-- Text extract --
*****

On 8/16/07, Stephen J. Turnbull <stephen(a)xemacs.org> wrote:
SL Baur writes:
> What's wrong with this picture? There's more stuff listed here
> than the TODO list I inherited from Chuck after 19.14 that took
> about 4 years to complete.
That's right. The stuff either needs to be fixed or come out.
There's been nobody able and willing to do the fixing, and no support
for amputation. Cf. "21.5 is not pre-21.6" below.
Well, maybe it should be.
<flame=on target="Ben Wing">
Let's see, I was forced out of XEmacs development in 2000q1 because
there weren't enough releases going out. How many releases have been
made in the last (almost) seven years?
</flame>
Please consider the idea of an XEmacs 21.6, Steve-san.
> > 2. Unicode support sucks.
>
> That was a v22 item. Did you move it 21.5?
21.5 is pre-22, always has been. A release without decent Unicode
support (including but not limited to Unicode internal encoding) is
kind of meaningless at this point IMO.
The idea of a 21.6 release, with bugfixes for "whatever we've got at
the moment" has been floated a couple times, with absolutely no
support.
OK. I'll float it again. Why not?
> > 4. Carbon support isn't in the mainline yet.
>
> I'll pitch in there, but I wouldn't hold back 21.5 for it.
I would. A lot of people I want to pay back (you, jwz, mly, baw) have
asked for it, and it has full support from all board members AFAIK.
Choi has already basically done it, except for the poor support for
non-Carbon consoles in a Carbon build. That's good enough to start
with.
I see. That's a good reason and Carbon deserves support from us.
We've always been Unix agnostic -- if you're Unix, we support you,
and the Macintrash whatever its other failings is Unix (and I'll admit
a personal reason - when I hand this over to my wife, I want it running a
graphical XEmacs downloadable from
xemacs.org).

*****

-- Data entries --

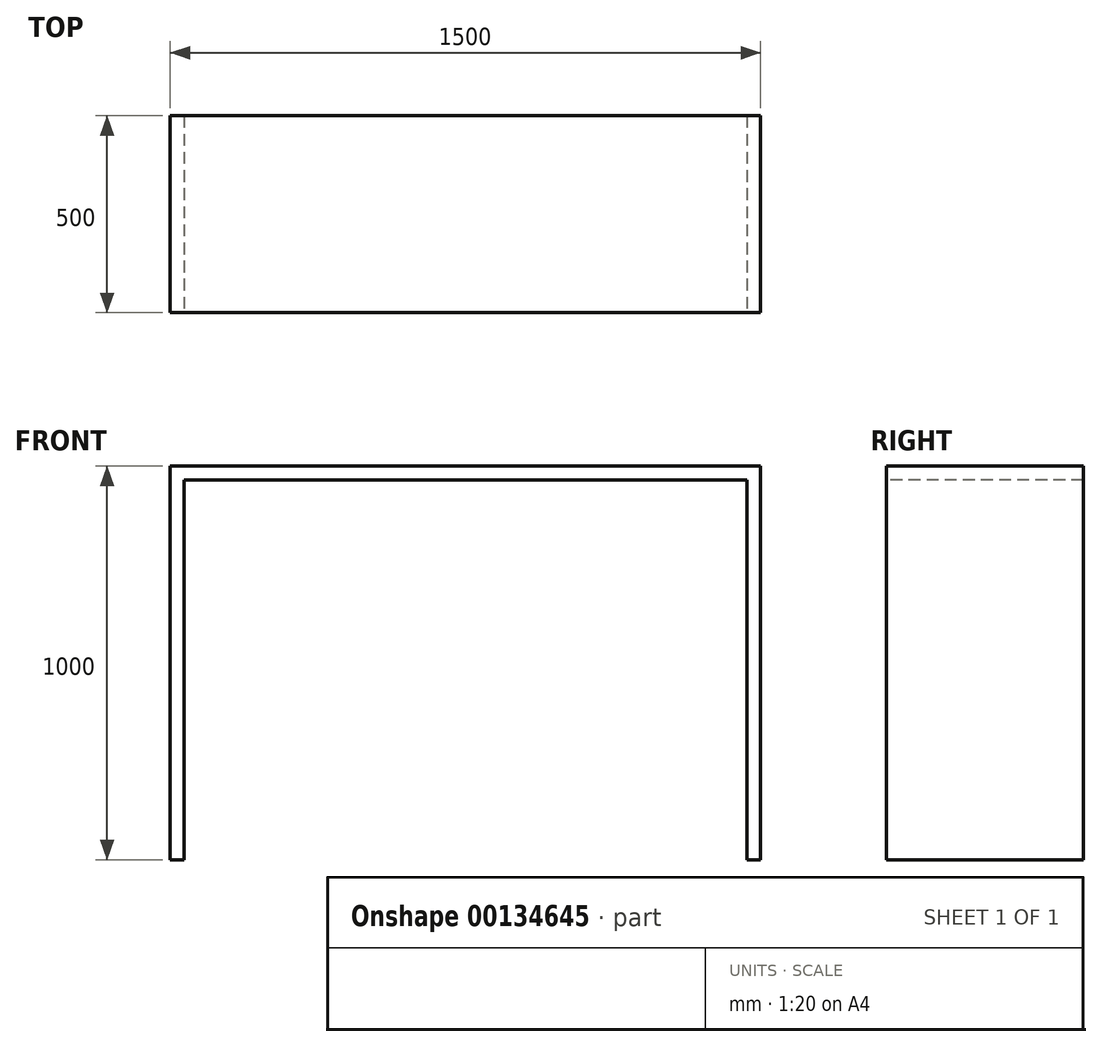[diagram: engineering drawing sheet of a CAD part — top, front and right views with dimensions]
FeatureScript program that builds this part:
annotation { "Feature Type Name" : "Feature", "Feature Type Description" : "" }
export const myFeature = defineFeature(function(context is Context, id is Id, definition is map)
    precondition{}
    {
        {
            var Q0;
            Q0=qCreatedBy(makeId("Top.planeOp"),FACE);
            var sketch = newSketch(context, id + "F0", { "sketchPlane" : qUnion([Q0])});
            skLineSegment(sketch, "E0.bottom", {"start": v(750, -250) * mm, "end": v(-750, -250) * mm});
            skLineSegment(sketch, "E0.top", {"start": v(750, 250) * mm, "end": v(-750, 250) * mm});
            skLineSegment(sketch, "E0.left", {"start": v(750, -250) * mm, "end": v(750, 250) * mm});
            skLineSegment(sketch, "E0.right", {"start": v(-750, -250) * mm, "end": v(-750, 250) * mm});
            skPoint(sketch, "E0.middle", {"position": v(0, 0) * mm});
            skSolve(sketch);
        }
        {
            var Q0;
            Q0=makeQuery(id+"F0.imprint","IMPRINT",FACE,{"disambiguationData":[TD([[makeQuery(id+"F0.imprint","IMPRINT",EDGE,{"derivedFrom":sQuery(id+"F0.wireOp",EDGE,"E0.bottom")}),-1.0]])]});
            extrude(context, id + "F1", {"entities" : qUnion([Q0]), "depth" : 1000 * mm});
        }
        {
            var Q0;
            Q0=makeQuery(id+"F1.opExtrude","SWEPT_FACE",FACE,{"disambiguationData":[OSD([sQuery(id+"F0.wireOp",EDGE,"E0.bottom")])]});
            var sketch = newSketch(context, id + "F2", { "sketchPlane" : qUnion([Q0])});
            skLineSegment(sketch, "E1.bottom", {"start": v(-715, 0) * mm, "end": v(715, 0) * mm});
            skLineSegment(sketch, "E1.top", {"start": v(-715, 965) * mm, "end": v(715, 965) * mm});
            skLineSegment(sketch, "E1.left", {"start": v(-715, 0) * mm, "end": v(-715, 965) * mm});
            skLineSegment(sketch, "E1.right", {"start": v(715, 0) * mm, "end": v(715, 965) * mm});
            skSolve(sketch);
        }
        {
            var Q0;
            Q0=makeQuery(id+"F2.imprint","IMPRINT",FACE,{"disambiguationData":[TD([[makeQuery(id+"F2.imprint","IMPRINT",EDGE,{"derivedFrom":sQuery(id+"F2.wireOp",EDGE,"E1.bottom")}),-1.0]])]});
            extrude(context, id + "F3", {"entities" : qUnion([Q0]), "operationType" : NewBodyOperationType.REMOVE, "oppositeDirection" : true, "depth" : 500 * mm});
        }
    });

*****

-- Objectives --
1) Summarize the XEmacs mailing-list message in two sentences.
2) Translate this sentence from the XEmacs mailing-list message into Spanish: "That's a good reason and Carbon deserves support from us."
3) Reproduce the XEmacs mailing-list message from "There's been nobody" up to and including "move it 21.5?".

-- Task answers --
1) The message proposes an XEmacs 21.6 release with bug fixes, an idea that had been floated before without support, and asks that it be considered. It also backs Carbon support, noting that XEmacs has always supported any Unix system, the Macintosh included.

2) Es una buena razón y Carbon merece nuestro apoyo.

3)
There's been nobody able and willing to do the fixing, and no support
for amputation. Cf. "21.5 is not pre-21.6" below.
Well, maybe it should be.
<flame=on target="Ben Wing">
Let's see, I was forced out of XEmacs development in 2000q1 because
there weren't enough releases going out. How many releases have been
made in the last (almost) seven years?
</flame>
Please consider the idea of an XEmacs 21.6, Steve-san.
> > 2. Unicode support sucks.
>
> That was a v22 item. Did you move it 21.5?